D. En Italie, dans ces dernières années, le thème de la communication entre l'Administration publique dans son ensemble et l'opinion publique a pris, de plus en plus, importance pour assurer la transparence de l'activité institutionelle, d'une part, et, de l'autre, faciliter l'accès des citoyens aux services publics. Vous-même, dans votre ouvrage, vous abordez le thème lié au rôle de la communication entre les Services de Renseignements et les citoyens, en citant aussi cette Revue. Selon votre recherche, de quelle façon peut-on armoniser les objectifs énoncés supra avec les exigences de confidentialité, caracteristiques du secteur du renseignement et, eventuellement, selon vous, quels sont les instruments plus indiqués pour rejoindre ce but?
R. Le domaine des politiques de communication des SR symbolise sans doute celui où l'on retrouve le plus cette différence entre une école latine et une autre anglo-saxonne. Dans le premier cas, qui concerne l'Italie, l'Espagne, le Portugal, la Grèce et la France, les fonctions de renseignement représentent le " saint des saints " de l'activité gouvernementale, les murs d'enceinte sont élevés et, même si revues, et vous en êtes un exemple remarquable, et sites Internet existent, on considère que les services ont plus à perdre à communiquer, à cause des risques de devoir dévoiler leurs moyens, leurs priorités et même leurs faiblesses, qu'à se taire. S'en suit une mythification du domaine du renseignement qui sert utilement d'exutoire tant aux gouvernants qu'aux gouvernés. Anglais et allemands ont, quant à eux, construit des politiques de communication d'une autre nature. Ils fondent la légitimité de leurs services sur une transparence de leurs activités au travers de services de communication étoffés et de nombreux porte-paroles. Le piège de l'hypocrisie n'est pas toujours évité, mais au moins l'espace communicationnel, si nécessaire à la démocratie, entre SR et citoyens donne l'impression d'être préservé.

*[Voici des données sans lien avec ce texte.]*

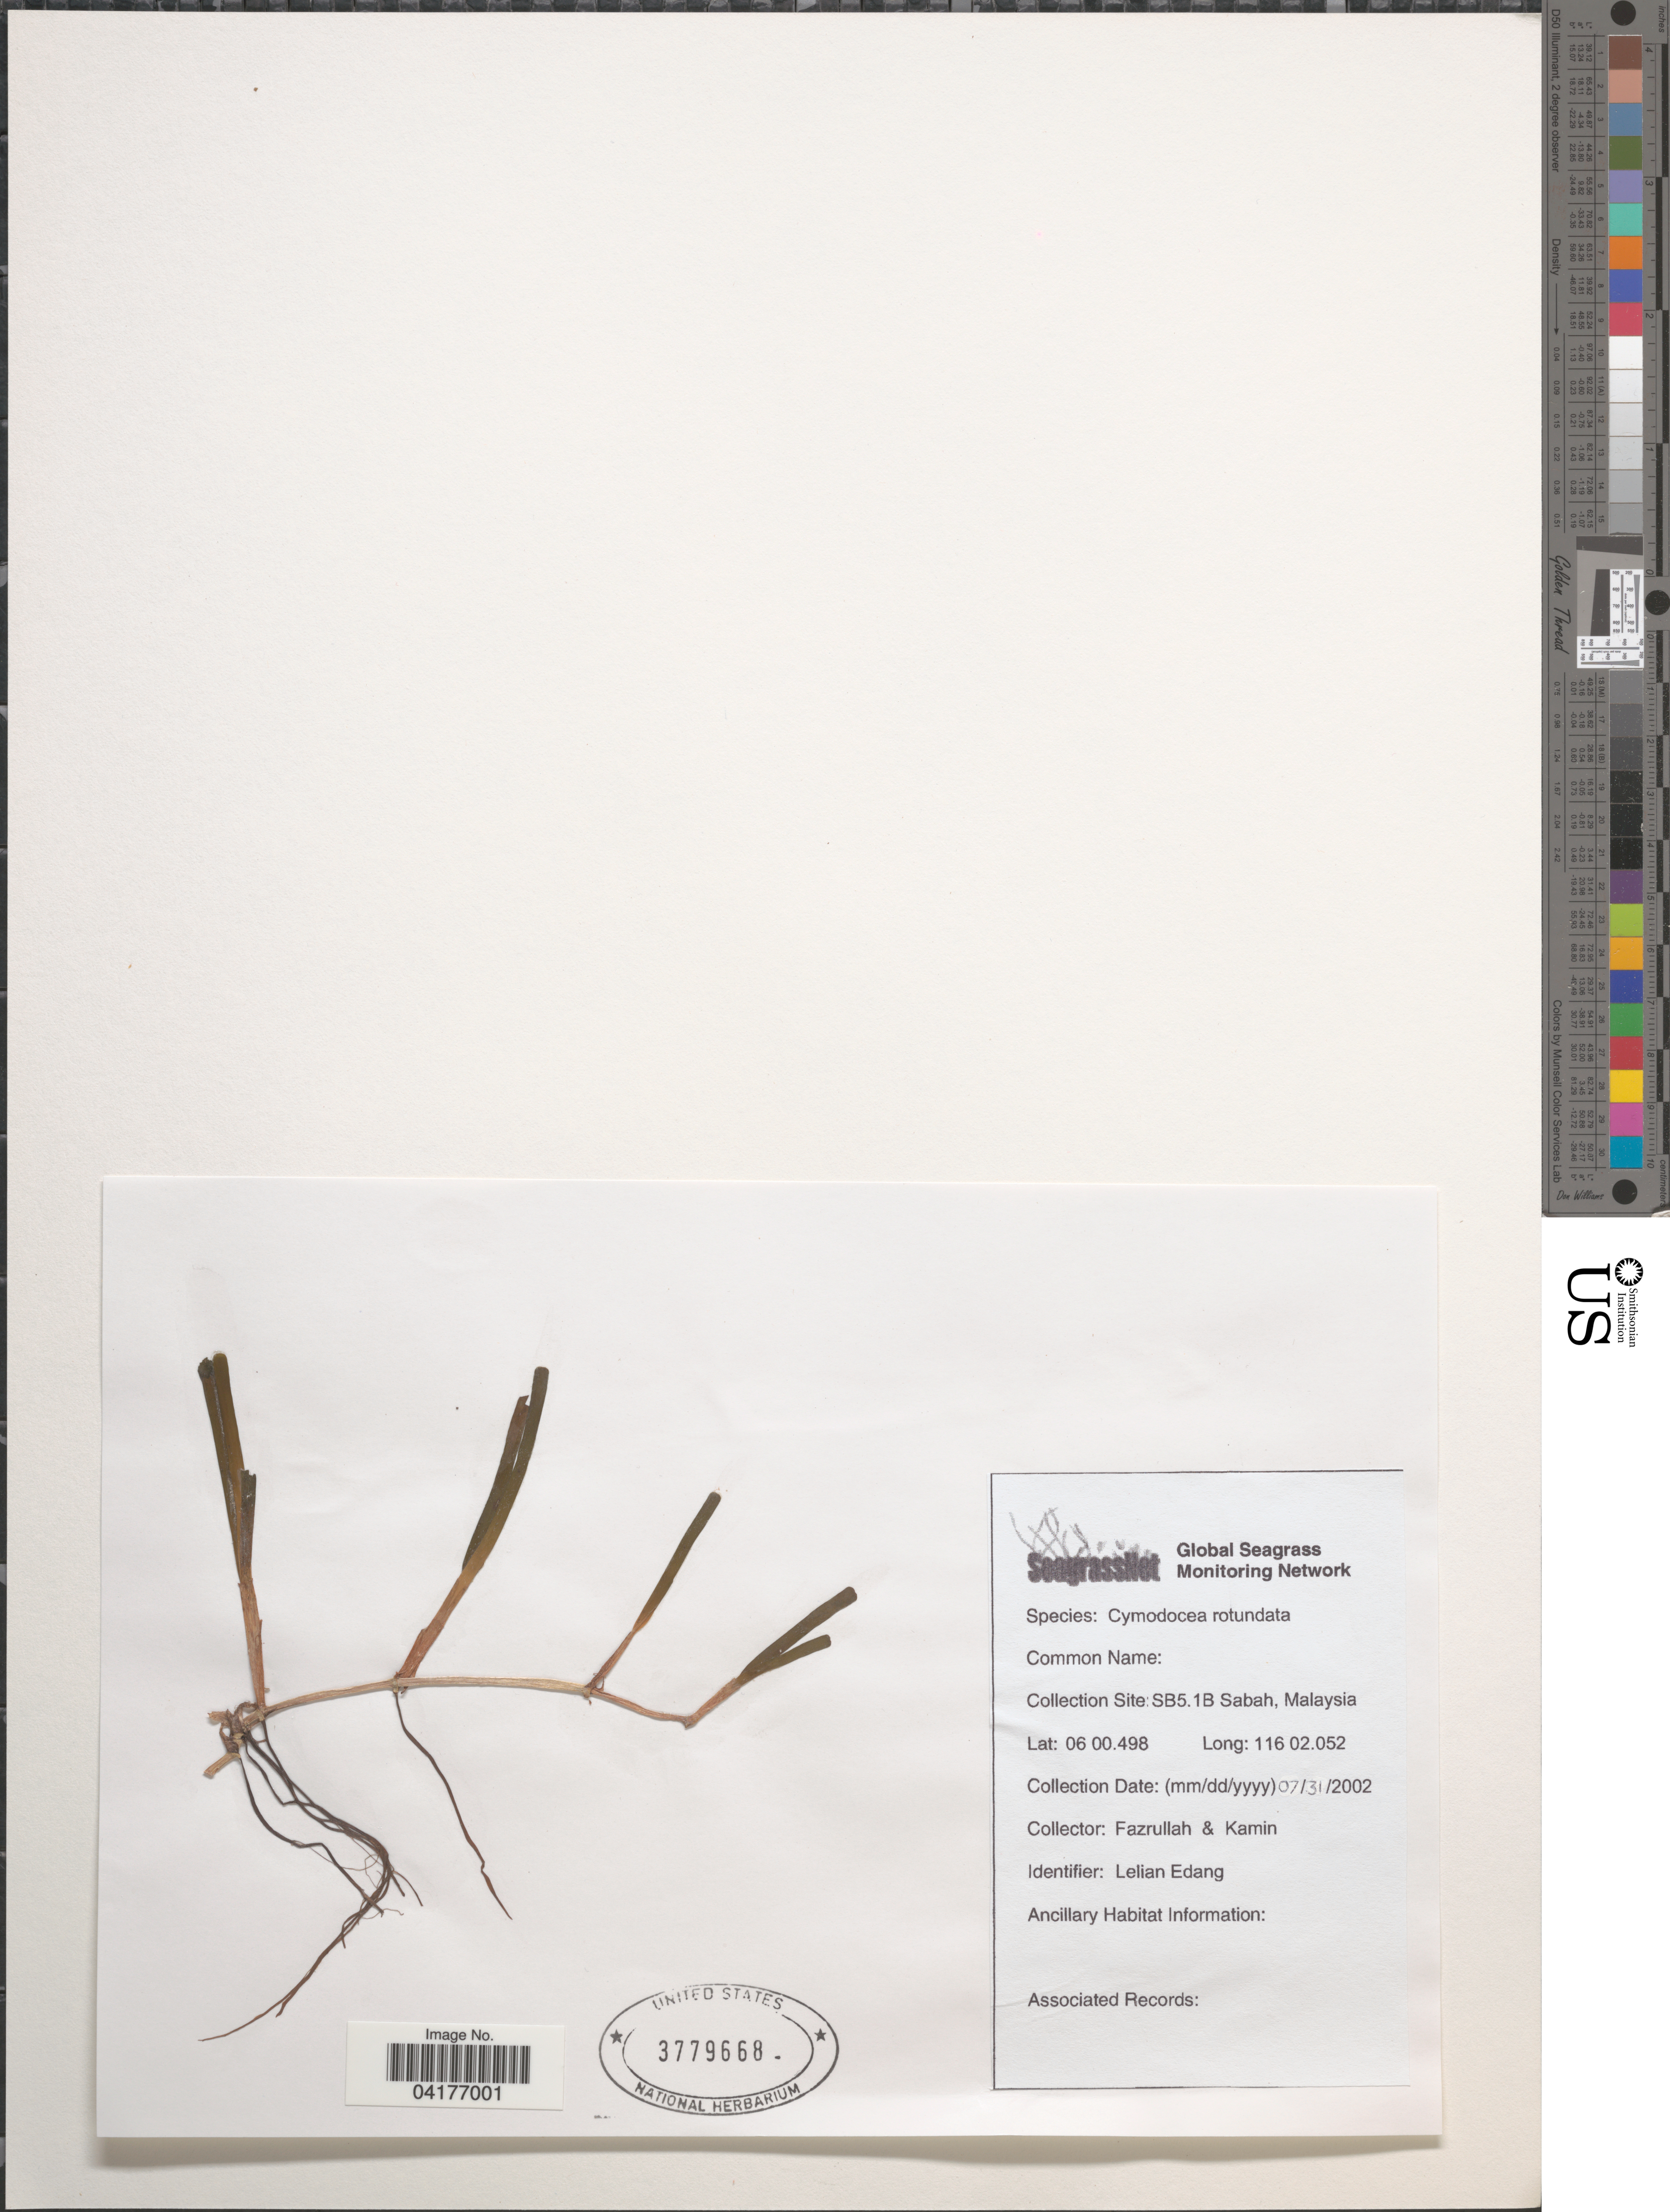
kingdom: Plantae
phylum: Tracheophyta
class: Liliopsida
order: Alismatales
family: Cymodoceaceae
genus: Cymodocea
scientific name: Cymodocea rotundata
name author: Asch. & Schweinf.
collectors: Fazrullah & Kamin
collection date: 2002-07-31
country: Malaysia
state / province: Sabah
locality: Collection Site: SB5.1B Sabah, Malaysia.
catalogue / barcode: US 3779668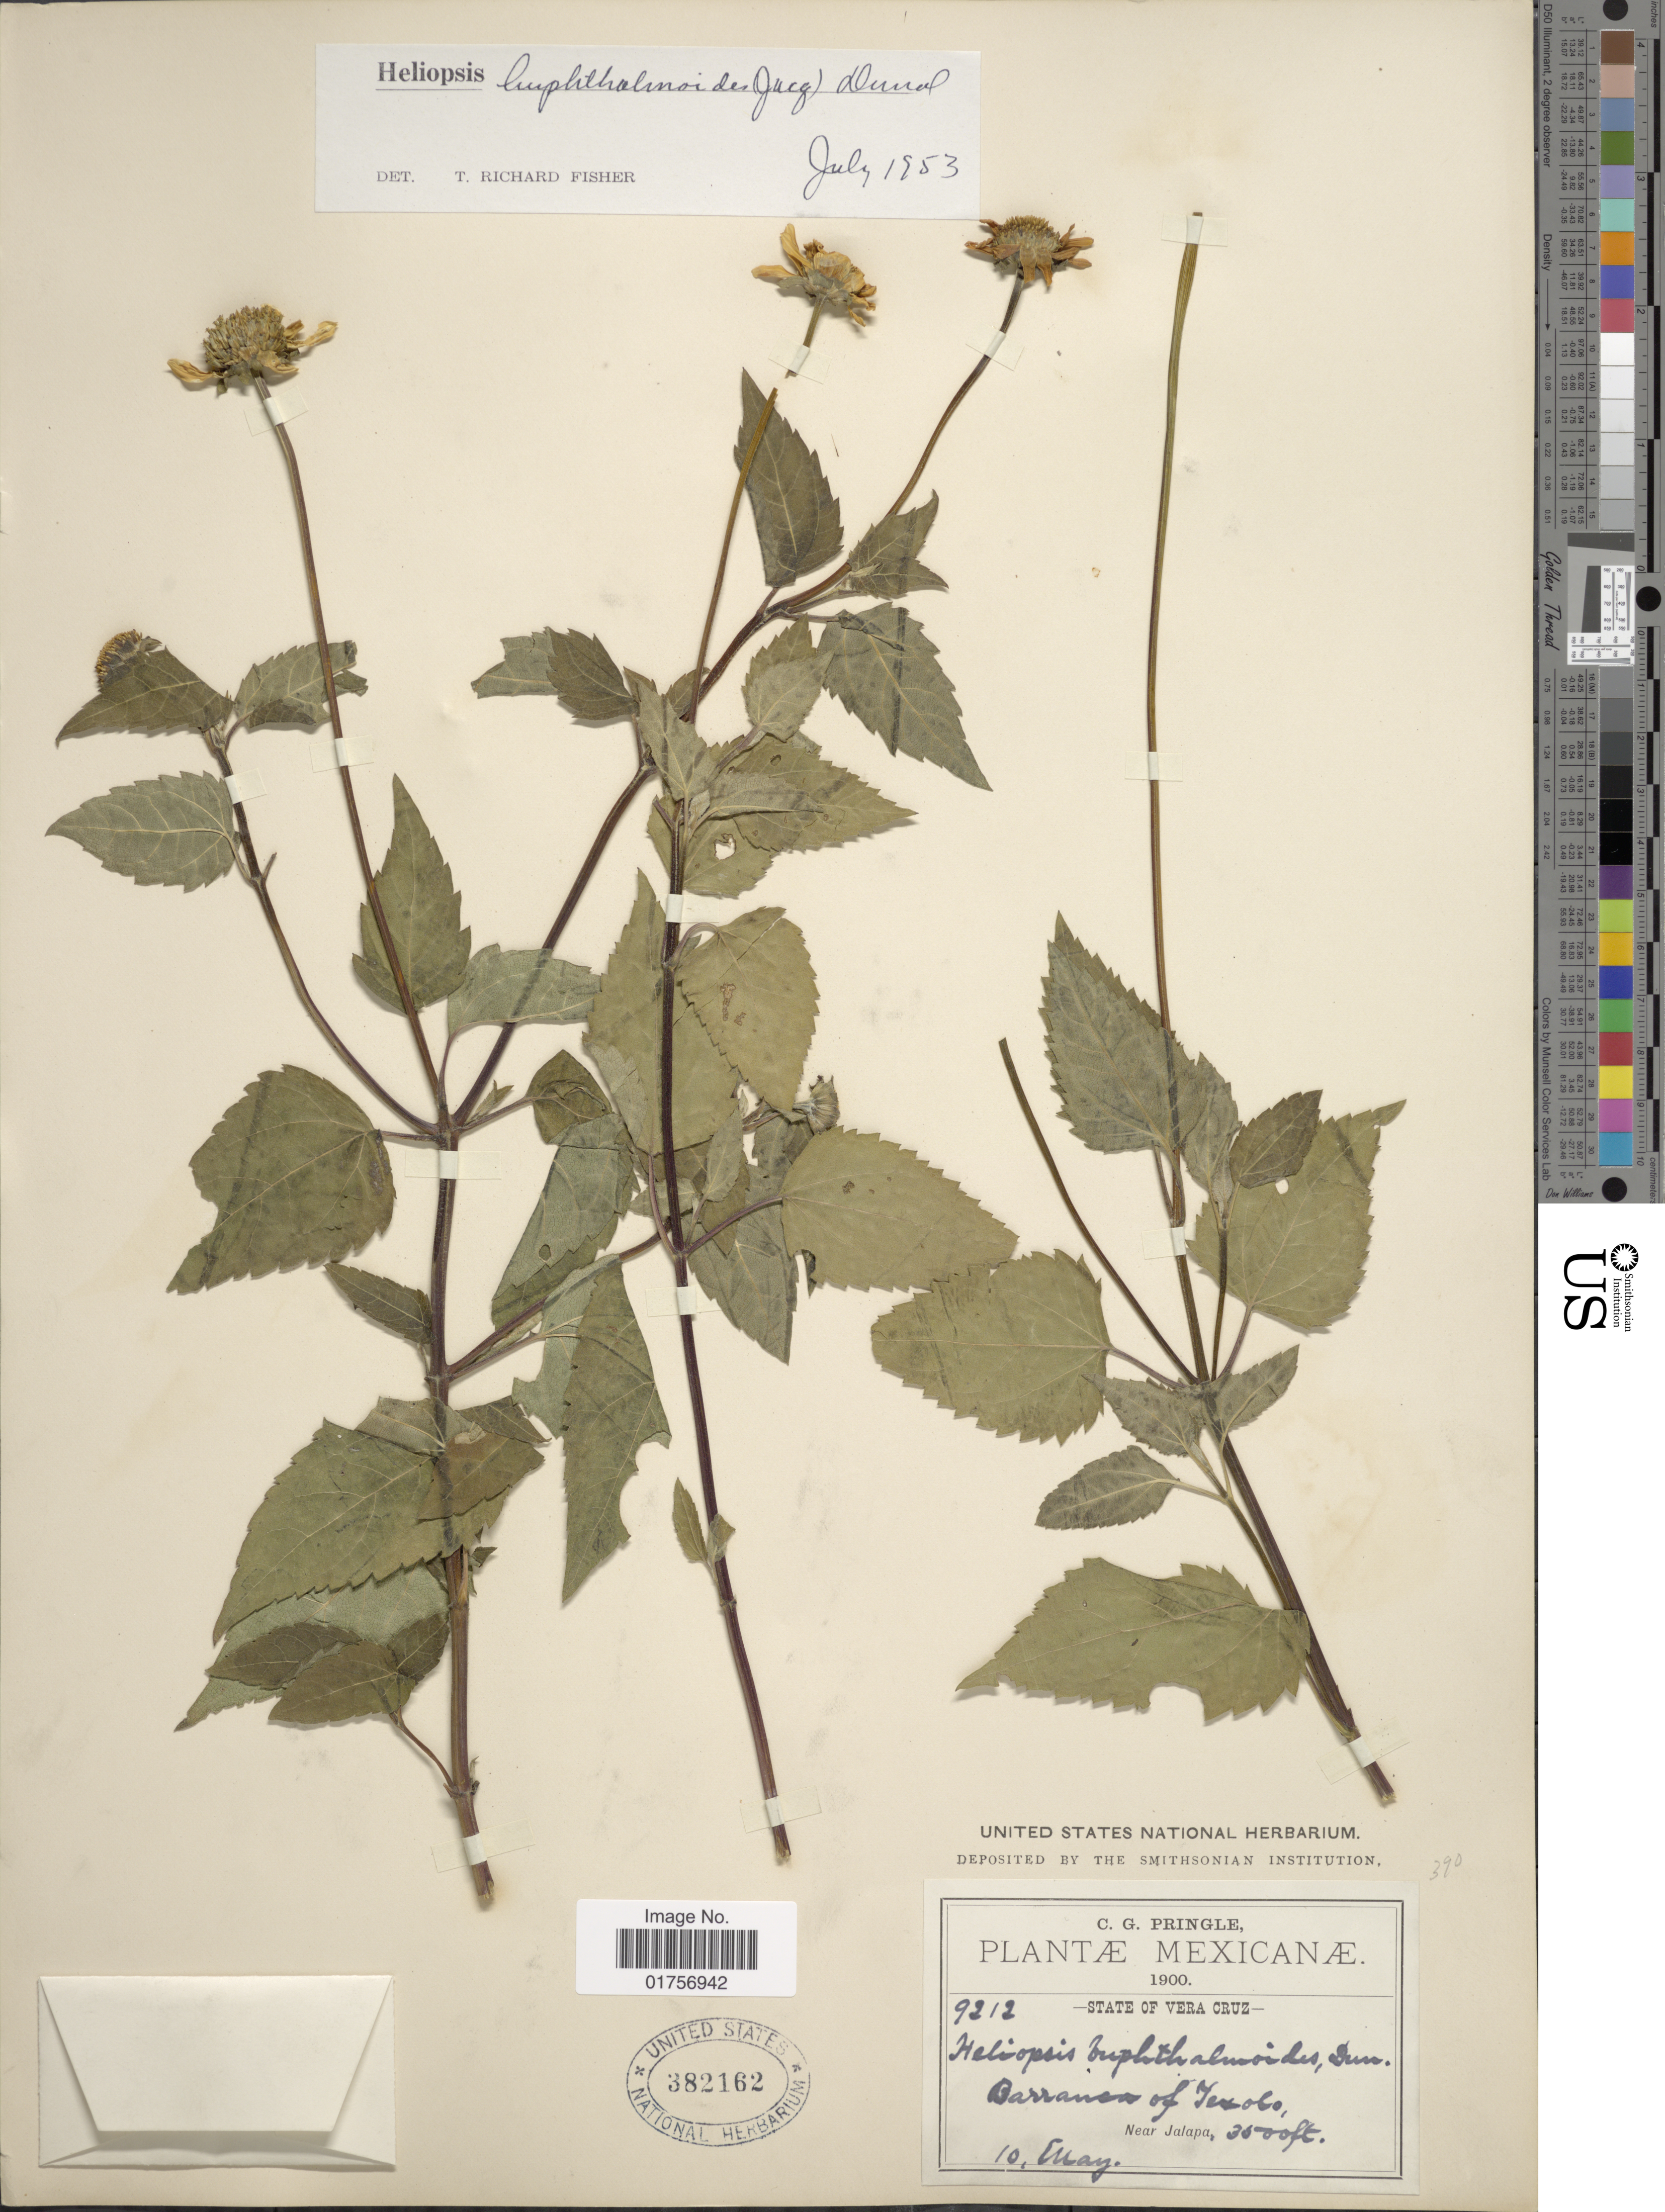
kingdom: Plantae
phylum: Tracheophyta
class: Magnoliopsida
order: Asterales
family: Asteraceae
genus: Heliopsis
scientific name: Heliopsis buphthalmoides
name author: (Jacq.) Dunal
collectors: C. G. Pringle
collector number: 9212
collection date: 1900-05-10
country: Mexico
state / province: Veracruz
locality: Barranca of Texolo, near Jalapa, state of Vera Cruz.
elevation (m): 1067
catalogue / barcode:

En tout état de cause, en ces temps d'explosion de la bulle médiatique, les SR ne peuvent ignorer le terrain de la guerre de l'information. Je dirai même que cela représente plus que jamais leur principale raison d'être. La judiciarisation croissante de la vie publique, la demande d'éthique et l'exigence de rentabilité des services publics ne sont que les symptômes du recul généralisé de l'Etat ; toutefois, les SR se doivent d'en tenir compte, d'autant que, malgré le halo de secret qui entoure légitimement leurs activités, ils sont loin d'être les administrations les moins méritantes dans ces trois domaines. Ils ont donc tout intérêt à le faire savoir.
Cet hypermédiatisme fabrique une sorte de réalité virtuelle dans laquelle se noie la raison de la classe politique et de l'opinion publique ; or, la sécurité est un sujet trop chargé de valeurs pour les laisser seuls dans ce face-à-face aliénant. Le SR, malgré les handicaps qui s'attachent à sa citoyenneté (inertie administrative, flous juridiques, manque de discernement et relative autonomie dans le choix des menaces, politisation des cadres, plasticité des intérêts à défendre, etc.), doit dès lors savoir transmettre sa propre vérité afin de dépassionner un tel sujet et protéger ainsi un certain nombre de principes républicains. En tant que dernier rempart de l'Etat, c'est même plus que jamais son devoir.